George Santos won't run in 2024, if he doesn't win GOP nomination


U.S. Rep. George Santos plans to run in 2024 — but if he doesn't win the Republican nomination for his seat, he pledged to the Herald he won't run as a third-party candidate. 

"I would concede and go away," Santos said. "It would be a waste of my time, energy and effort (to run third-party). The whole politicking of it is that I want to run as a Republican."

Santos sat down with the Herald on Friday for a wide-ranging interview focused on policy, legislation he introduced, and how he's been serving his district despite the pushback from a number of people in his community, as well as the Nassau County GOP. 
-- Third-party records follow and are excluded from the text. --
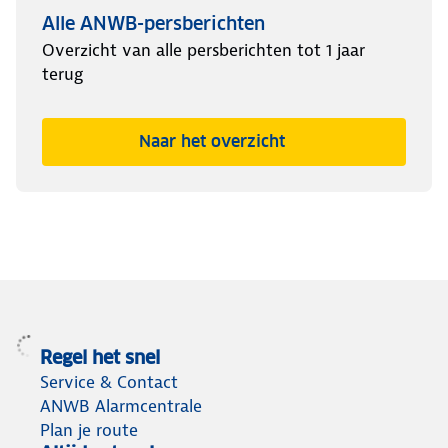
Alle ANWB-persberichten
Overzicht van alle persberichten tot 1 jaar
terug
Naar het overzicht
Regel het snel
Service & Contact
ANWB Alarmcentrale
Plan je route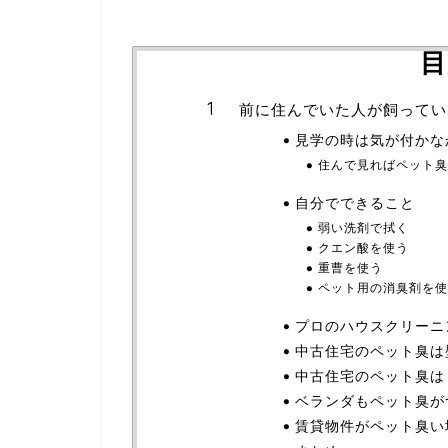
目
前に住んでいた人が飼ってい
見学の時は気が付かな
住んで見ればペット臭
自分でできること
弱い洗剤で拭く
クエン酸を使う
重曹を使う
ペット用の消臭剤を使
プロのハウスクリーニ
中古住宅のペット臭は
中古住宅のペット臭は
ベランダもペット臭が
賃貸物件がペット臭い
And while he knows he won't get any help from county Republicans, Santos says he won't need it. 

"I never had the support of the party," the congressman said. "Everybody forgets I was never supported by the party. They gave me the line, but that was it. They don't have to give it to me. I can earn it by primary."

It's no surprise Santos backs former president Donald Trump to win the GOP nomination for a potential return to the White House in next year's election. If another Republican ends up facing Joe Biden in the general election, Santos says he'll be behind that candidate.

"I will support the Republican nominee if it's not Donald Trump, but I do believe it's going to be Donald Trump at this point," Santos said. "When I supported Donald Trump in 2015, people looked at me and made fun of me. Those were Republicans, by the way."

Santos was seen in Manhattan last month protesting against Trump's indictment over alleged campaign-related hush money payments. But he has not had any contact with the former president.

"No, I don't need him to worry about me," Santos said. "I don't need him to reach out. I don't need validation and pandering and all that stuff. I'm OK."